Alvin's Blog
If you have been reading my blog, I guess you'll know who Alvin is.
If you don't, you should be ashamed of yourself. Becuz he is none other than my sarcastically intelligent 3-years younger brother (but i insist he looks older than me by at least 5 years).
And EVERYONE should remember his face, so you don't accidentally step into his path and suffer under the wrath of his quick-witted sarcastic humor (but really there's nothing to worry about becuz he hits like a girl and scratches like a lil bitch).
You can read about him and see his pictures in my previous entries.
But becuz I know you all are too LAZY to surf my blog... ... I'll just make it easier for you.
Just click HERE to see my very 1st blog about Alvin just cuz I hate his sexy pout. Damn. I'm telling you, he pouts prettier than me.
And then there's a little bit about him HERE about Fugly Children & Psycho Killers.
A few months later, he sent me a picture of him thru MSN (i was at home, he was in NUS dorm). And holy shite, I never knew hair could defy the laws of gravity. See the amazing hair HERE .
Then I blogged about my brother not being a VIRGIN anymore. Read his experience HERE . Yup. He's a big boy now.
Following that, the weird incident he encountered in the USA. Read it HERE .
Another pic of my gnome-faced brother HERE .
Ok... there's more of him, but I'll just stop here. NO point making the arrogant little squirt happy by knowing that I'm blogging SO MUCH about him.
You can find his link on my blog. On the right hand side. Under my Fellowship of the Crap. Under LazyBug (that's him). Or if you're too lazy to search, you can just click HERE for easy access.
But I should be SO HONORED to finally know that I'm NUMBER 1 in his life.... ... in terms of weirdness. Becuz I've always pride myself as being #1 in everything.
Extracts from LazyBug's blog about ME (of course):
"will take special care to ensure that she will be the only woman in this blog with her name in CAPS WHY? THE SAME REASON SHE’S NUMBER 1!! For 1 obvious reason… She’s MY SISTER~~ or brother… I can never tell with that phantom dick she keeps talking about."
I say: ... awwwwwwww... how sweet is he to let the WHOLE WORLD KNOW about my PHANTOM DICK. But that's ok, cuz I've blogged about his Freddy Kruger and his pair of (growing) man boobs. I swear his chest is bigger than mine. THIS IS SO UNFAIR!!!
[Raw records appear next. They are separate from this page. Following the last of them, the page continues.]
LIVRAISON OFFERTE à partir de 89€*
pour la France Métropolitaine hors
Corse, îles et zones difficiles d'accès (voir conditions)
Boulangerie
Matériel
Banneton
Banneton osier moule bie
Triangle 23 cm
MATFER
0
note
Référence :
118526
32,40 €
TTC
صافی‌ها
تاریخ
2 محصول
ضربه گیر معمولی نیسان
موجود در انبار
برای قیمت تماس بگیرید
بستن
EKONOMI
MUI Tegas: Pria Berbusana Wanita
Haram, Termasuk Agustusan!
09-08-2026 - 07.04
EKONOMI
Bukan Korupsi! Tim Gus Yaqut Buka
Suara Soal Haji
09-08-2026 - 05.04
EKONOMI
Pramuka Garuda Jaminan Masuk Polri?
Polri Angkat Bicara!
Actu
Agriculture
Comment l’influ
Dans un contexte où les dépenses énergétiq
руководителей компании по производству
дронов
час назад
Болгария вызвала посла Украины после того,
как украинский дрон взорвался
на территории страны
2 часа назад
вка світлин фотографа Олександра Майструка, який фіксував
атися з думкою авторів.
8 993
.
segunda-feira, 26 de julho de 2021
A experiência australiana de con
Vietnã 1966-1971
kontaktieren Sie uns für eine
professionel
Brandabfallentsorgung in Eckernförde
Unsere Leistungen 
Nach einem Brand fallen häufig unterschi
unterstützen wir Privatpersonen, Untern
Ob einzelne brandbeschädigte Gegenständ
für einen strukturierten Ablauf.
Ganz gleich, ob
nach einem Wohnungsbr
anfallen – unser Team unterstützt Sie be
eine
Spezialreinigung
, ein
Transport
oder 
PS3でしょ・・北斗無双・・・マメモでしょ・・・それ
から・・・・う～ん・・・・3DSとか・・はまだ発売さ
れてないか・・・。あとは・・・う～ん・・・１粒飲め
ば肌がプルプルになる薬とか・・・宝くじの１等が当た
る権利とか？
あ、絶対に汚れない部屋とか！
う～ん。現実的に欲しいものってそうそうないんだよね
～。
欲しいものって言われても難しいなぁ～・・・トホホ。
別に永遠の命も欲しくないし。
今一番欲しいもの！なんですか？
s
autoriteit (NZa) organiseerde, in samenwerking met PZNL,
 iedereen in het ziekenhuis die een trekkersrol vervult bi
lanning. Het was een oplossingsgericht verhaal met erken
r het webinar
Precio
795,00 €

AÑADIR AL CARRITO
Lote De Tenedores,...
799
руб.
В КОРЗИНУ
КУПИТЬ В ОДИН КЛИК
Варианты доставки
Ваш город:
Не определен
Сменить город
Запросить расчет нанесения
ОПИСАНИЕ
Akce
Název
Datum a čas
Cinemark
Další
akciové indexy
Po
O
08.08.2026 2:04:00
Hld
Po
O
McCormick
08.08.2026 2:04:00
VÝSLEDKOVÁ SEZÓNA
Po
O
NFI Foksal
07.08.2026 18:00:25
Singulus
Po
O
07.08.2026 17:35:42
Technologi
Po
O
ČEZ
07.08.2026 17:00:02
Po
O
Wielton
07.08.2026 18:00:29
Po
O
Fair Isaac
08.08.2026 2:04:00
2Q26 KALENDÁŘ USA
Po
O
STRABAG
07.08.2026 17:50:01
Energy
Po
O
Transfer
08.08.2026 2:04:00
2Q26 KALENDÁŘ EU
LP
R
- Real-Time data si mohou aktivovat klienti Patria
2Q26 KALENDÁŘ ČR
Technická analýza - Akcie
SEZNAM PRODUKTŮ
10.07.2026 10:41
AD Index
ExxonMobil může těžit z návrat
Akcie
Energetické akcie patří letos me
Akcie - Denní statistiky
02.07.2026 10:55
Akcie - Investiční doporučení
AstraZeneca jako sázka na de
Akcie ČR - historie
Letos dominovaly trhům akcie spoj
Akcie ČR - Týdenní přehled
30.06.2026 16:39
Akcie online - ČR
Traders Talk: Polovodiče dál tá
"Did I mention my elder sis JEANIE grabbed our cat by the tail and slammed it in the wall over and over and over and over JUST LIKE AN ENERGIZER BUNNY! Energizer bunny = sister…"
I say: ... I swear I don't remember any cat!!! All I remembered was a whole lot of loud, high-pitched meowing... but I thot that was just Alvin having sex!!! Ok ok... errmmm... I don't think I slammed the cat in the wall OVER and OVER and OVER and OVER. I think I just slammed it OVER and OVER (pls note the TWO over's only). That's it. I swear. NO WAIT!!! What am I talking about?! I shouldn't be admitting a crime I didn't do!!! We never had a cat!!! My brother is lying!!! If there is proof that we had a cat... ... and... ... if there is proof that I really slammed our cute orange cat (wait a minute, how would I know the cat is cute and orange if we never had a cat) into the wall, then I must plead temporary insanity. I probably blacked out and didn't know what I was doing. Or maybe I was sleepwalking and dreaming of making roti prata.
But... ... I seriously give Alvin a standing ovation.
I think he's got the blunt end of crude humor in our family.
It's like... he's sarcastically funny even when he's trying to be sweet and nice.
I pity Cat. No. Not the cute orange cat that I was accused of slamming into the wall becuz I thought I was making roti prata. Here, I am referring to my brother's gf who is called Cat.
... hmmmmmmmmmm... suddenly, I think I know why I think of roti prata whenever I see Cat... ... ... *ponders*... ... NO! I refuse to believe that I had tortured animals!!!
I wonder how does Cat take my brother's weird sense of humor. Or maybe she likes him BECAUSE he's so weird.
... I guess this is known as the unavoidable nature of women's nurturing instint.
I feel so compelled to send a cry of help.
Somebody please save my Addams family.
"Houston... we have a problem..."
YES!!! I finally got a chance to say what the astronauts say when they're in need of SOS.